A principios del siglo XX fueron adquiriendo pujanza los baños al aire libre, por lo que estos balnearios fueron perdiendo el favor del público. La Estrella y Apolo acabaron por cerrar sus puertas. La nueva manera de disfrutar de la playa encontró su mejor expresión en el Balneario del Carmen, donde las familias acomodadas gozaban del mar exhibiendo sus novedosos bañadores americanos. Para aquellos que no querían o no podían pagar, quedaba la playa de La Caleta, «el pequeño Biarritz» como la denominaba un jocoso periodista, abierta a todo el mundo.

El bando del alcalde Corona
La preocupación por la decencia impregnaba la reglamentación municipal. El alcalde José María Corona dictó el 20 de julio de 1852 un bando para «que en los baños de mar se observe el buen orden y decoro que corresponde». Se reconocían para tal fin los Baños de Diana, en el puerto, «con la decente y natural separación que reclama la moral pública»; las pequeñas playas de Ciegos y de Sanidad (ambas en el interior del recinto portuario) se reservaban para mujeres, y la del Espigón, junto a la Pescadería (actual Muelle de Heredia) quedaba para los varones.
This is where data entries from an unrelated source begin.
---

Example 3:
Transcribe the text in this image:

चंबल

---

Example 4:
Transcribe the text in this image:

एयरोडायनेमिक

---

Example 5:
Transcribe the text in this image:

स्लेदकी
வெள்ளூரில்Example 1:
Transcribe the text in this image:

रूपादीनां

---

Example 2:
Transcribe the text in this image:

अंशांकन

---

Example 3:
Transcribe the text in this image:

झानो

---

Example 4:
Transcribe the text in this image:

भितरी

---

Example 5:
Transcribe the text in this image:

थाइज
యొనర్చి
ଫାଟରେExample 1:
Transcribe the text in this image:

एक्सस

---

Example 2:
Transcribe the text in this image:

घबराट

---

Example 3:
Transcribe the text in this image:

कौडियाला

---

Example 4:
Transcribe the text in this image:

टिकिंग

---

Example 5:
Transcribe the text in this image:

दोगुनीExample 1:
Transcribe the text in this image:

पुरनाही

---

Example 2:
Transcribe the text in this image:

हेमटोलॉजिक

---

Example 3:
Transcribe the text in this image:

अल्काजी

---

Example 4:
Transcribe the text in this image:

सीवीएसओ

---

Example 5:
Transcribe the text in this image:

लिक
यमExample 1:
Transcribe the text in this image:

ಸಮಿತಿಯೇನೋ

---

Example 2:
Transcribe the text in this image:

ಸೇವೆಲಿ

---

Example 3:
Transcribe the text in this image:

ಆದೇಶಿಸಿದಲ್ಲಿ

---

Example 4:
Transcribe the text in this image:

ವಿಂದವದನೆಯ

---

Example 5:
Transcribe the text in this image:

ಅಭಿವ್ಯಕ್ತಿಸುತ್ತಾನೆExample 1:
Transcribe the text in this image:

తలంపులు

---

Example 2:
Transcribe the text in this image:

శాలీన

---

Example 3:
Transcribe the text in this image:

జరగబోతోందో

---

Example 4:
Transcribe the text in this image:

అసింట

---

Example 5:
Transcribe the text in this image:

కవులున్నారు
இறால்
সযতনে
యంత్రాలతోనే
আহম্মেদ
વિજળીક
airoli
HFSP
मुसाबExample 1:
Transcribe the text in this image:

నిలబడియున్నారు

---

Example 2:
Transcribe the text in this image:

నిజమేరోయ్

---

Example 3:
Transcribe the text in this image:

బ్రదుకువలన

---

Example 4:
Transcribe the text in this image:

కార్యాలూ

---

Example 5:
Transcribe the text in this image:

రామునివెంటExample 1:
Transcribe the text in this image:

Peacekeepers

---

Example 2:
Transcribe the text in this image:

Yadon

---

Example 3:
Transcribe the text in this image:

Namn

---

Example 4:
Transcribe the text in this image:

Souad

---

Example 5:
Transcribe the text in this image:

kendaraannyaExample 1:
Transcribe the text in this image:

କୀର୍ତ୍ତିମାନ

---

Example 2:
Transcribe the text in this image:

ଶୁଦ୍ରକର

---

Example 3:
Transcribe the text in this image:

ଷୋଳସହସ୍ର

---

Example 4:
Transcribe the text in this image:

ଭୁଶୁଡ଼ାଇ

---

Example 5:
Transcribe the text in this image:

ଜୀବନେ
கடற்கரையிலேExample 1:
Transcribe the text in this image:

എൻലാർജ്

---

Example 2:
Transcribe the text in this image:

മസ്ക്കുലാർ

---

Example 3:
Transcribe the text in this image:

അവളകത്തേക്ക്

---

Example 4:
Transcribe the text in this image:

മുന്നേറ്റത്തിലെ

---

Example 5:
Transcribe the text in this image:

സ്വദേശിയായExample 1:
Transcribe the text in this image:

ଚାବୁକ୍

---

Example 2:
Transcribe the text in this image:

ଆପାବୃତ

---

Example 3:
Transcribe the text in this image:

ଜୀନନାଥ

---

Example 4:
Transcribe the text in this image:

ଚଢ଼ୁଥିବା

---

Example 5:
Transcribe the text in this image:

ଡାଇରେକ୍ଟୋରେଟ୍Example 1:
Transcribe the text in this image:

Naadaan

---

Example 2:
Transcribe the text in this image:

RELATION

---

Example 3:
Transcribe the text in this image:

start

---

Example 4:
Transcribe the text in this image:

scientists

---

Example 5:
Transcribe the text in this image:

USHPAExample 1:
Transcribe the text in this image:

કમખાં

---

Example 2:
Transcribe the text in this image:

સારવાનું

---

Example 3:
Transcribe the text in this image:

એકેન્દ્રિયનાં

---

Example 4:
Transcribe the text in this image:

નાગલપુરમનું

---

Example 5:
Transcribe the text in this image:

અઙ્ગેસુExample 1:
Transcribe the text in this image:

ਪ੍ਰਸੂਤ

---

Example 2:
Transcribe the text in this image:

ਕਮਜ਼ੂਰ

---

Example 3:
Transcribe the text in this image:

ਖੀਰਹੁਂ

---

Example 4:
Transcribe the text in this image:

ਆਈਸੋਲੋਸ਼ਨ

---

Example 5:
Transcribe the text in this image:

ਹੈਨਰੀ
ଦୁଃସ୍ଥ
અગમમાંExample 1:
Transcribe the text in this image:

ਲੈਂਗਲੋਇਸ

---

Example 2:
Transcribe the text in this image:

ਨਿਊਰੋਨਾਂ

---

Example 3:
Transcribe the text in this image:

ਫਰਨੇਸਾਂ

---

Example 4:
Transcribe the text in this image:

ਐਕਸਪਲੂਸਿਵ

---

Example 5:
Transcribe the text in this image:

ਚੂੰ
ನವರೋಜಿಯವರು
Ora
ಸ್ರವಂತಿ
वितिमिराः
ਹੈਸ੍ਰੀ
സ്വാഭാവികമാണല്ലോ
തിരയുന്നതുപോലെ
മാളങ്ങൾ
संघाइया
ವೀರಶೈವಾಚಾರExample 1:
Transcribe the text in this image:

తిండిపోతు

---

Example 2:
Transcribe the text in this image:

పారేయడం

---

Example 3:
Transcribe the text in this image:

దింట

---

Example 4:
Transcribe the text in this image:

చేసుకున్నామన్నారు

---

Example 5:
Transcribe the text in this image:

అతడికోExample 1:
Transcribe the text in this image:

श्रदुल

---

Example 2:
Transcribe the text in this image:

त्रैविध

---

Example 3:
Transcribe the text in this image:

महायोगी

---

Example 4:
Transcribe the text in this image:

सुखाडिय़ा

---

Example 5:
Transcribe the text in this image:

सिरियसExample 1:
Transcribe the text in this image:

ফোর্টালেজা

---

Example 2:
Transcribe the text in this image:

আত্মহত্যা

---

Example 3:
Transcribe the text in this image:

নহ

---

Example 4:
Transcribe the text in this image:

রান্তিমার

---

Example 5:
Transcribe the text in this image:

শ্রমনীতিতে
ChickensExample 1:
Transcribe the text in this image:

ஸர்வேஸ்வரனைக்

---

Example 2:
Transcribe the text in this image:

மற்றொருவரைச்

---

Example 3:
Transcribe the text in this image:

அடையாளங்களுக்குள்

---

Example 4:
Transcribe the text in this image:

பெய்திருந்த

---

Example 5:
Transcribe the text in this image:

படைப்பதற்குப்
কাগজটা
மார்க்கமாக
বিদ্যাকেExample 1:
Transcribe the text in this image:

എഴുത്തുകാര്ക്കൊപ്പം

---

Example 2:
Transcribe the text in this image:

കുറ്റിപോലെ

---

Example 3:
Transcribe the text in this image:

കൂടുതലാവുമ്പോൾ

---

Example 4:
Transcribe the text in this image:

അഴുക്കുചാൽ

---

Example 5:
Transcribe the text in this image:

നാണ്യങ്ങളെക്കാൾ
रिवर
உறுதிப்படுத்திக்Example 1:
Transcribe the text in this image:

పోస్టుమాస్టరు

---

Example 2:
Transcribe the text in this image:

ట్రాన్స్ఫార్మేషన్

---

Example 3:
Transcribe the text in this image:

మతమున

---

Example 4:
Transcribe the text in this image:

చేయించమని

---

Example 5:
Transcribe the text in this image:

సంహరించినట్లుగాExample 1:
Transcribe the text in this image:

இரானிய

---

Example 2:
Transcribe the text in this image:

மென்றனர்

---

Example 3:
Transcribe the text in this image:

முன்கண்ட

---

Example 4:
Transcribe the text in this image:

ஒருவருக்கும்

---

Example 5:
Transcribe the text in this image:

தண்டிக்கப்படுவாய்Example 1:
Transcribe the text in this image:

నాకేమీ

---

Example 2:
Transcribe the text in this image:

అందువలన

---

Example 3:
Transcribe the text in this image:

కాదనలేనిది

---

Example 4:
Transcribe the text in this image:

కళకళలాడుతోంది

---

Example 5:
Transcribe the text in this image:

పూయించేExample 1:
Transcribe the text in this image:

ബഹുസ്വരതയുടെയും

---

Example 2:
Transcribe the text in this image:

No podían estar en el agua juntas personas de distinto sexo, ni siquiera aproximarse, bajo pena de uno a cuatro días de arresto. Se prohibía el baño en horario diurno y era obligatorio hacerlo de noche. Tampoco se permitía meterse en el agua a las personas en estado de embriaguez. Los que se bañasen en otros lugares tenían que hacerlo vistiendo «calzoncillos u otro traje que los cubra de modo que la moral pública no se ofenda».